Wanneer aanvankelijk te weinig belasting is geheven kan de belastingdienst dat corrigeren door het opleggen van een navorderingsaanslag, mits zij over een nieuw feit beschikt dat navordering rechtvaardigt. Een nieuw feit is een feit dat de inspecteur ten tijde van het opleggen van de primitieve aanslag niet bekend was en ook redelijkerwijs niet bekend kon zijn. Los van het bestaan van een nieuw feit mag de inspecteur navorderen als de belastingplichtige te kwader trouw is. Dat doet zich voor als de belastingplichtige opzettelijk onjuiste gegevens in zijn aangifte opneemt of als hij de inspecteur opzettelijk niet de juiste gegevens verstrekt.
De inspecteur bracht bij de behandeling van iemands aangifte inkomstenbelasting over 1997 correcties aan in het bedrag aan rente en kosten van leningen voor de eigen woning. In de aangiften voor de jaren 1999 tot en met 2002 werd bij het bedrag aan rente van de eigen woning geen rekening gehouden met de in 1997 aangebrachte correcties. De aanslagen voor deze jaren werden telkens conform de aangiften opgelegd. Na ontdekking van de fout legde de inspecteur navorderingsaanslagen op met boetes.
Volgens Hof Den Bosch had de inspecteur al bij het opleggen van de primitieve aanslag de geclaimde renteaftrek kunnen en moeten verifiëren. Er was geen sprake van een nieuw feit. De inspecteur mag bij het vaststellen van een aanslag in de inkomstenbelasting uitgaan van de juistheid van de gegevens die een belastingplichtige in zijn aangifte heeft vermeld. De inspecteur hoeft alleen in bijzondere gevallen een nader onderzoek in te stellen.

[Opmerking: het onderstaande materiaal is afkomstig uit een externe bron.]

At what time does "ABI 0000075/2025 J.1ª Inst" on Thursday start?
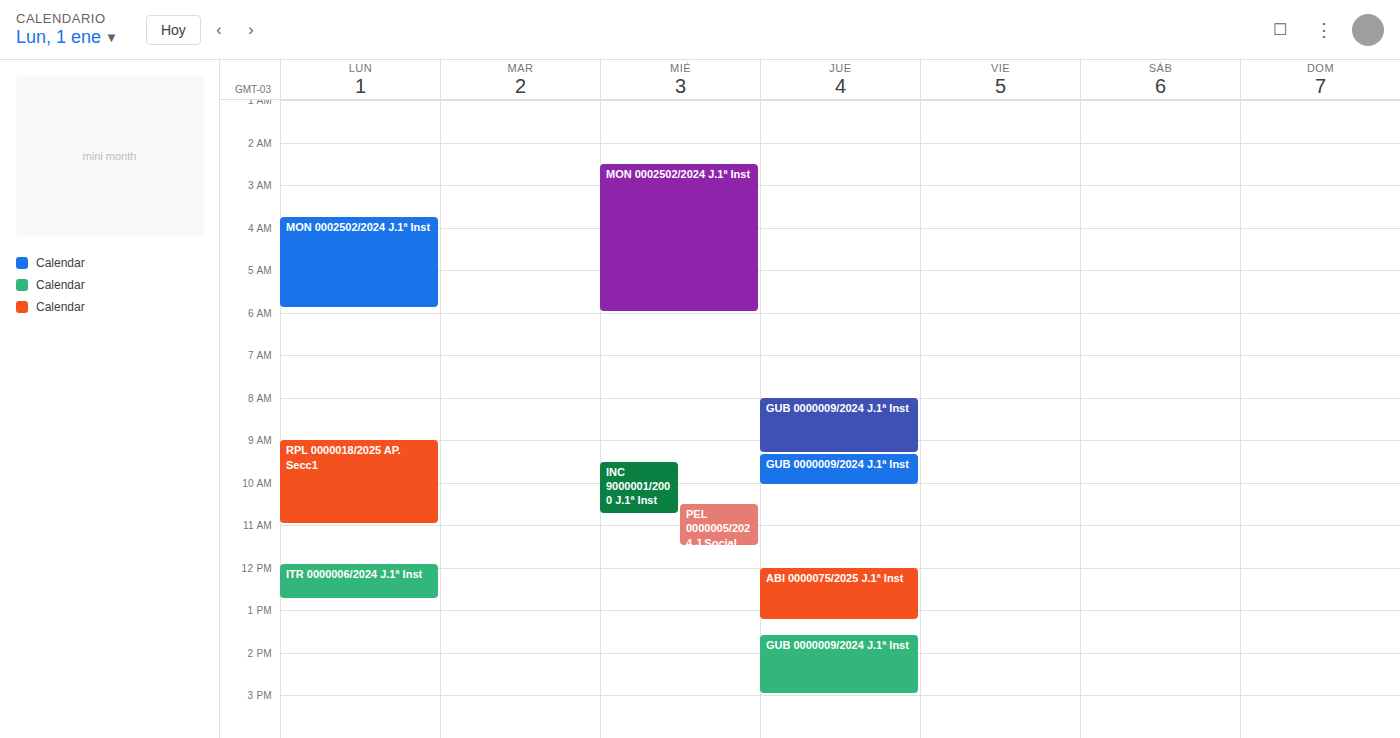
12:00 PM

Volgens de Hoge Raad deed zich een dergelijk bijzonder geval hier voor. In het licht van de gemaakte afspraak over de aftrekbare rente in het jaar 1997 had de aanmerkelijke stijging van de in 1999 in aftrek gebrachte rente aanleiding moeten vormen om te twijfelen aan de juistheid van de aangifte over 1999. Dat betekende dat het hof terecht van oordeel was dat de inspecteur niet over een nieuw feit beschikte en dus niet mocht navorderen.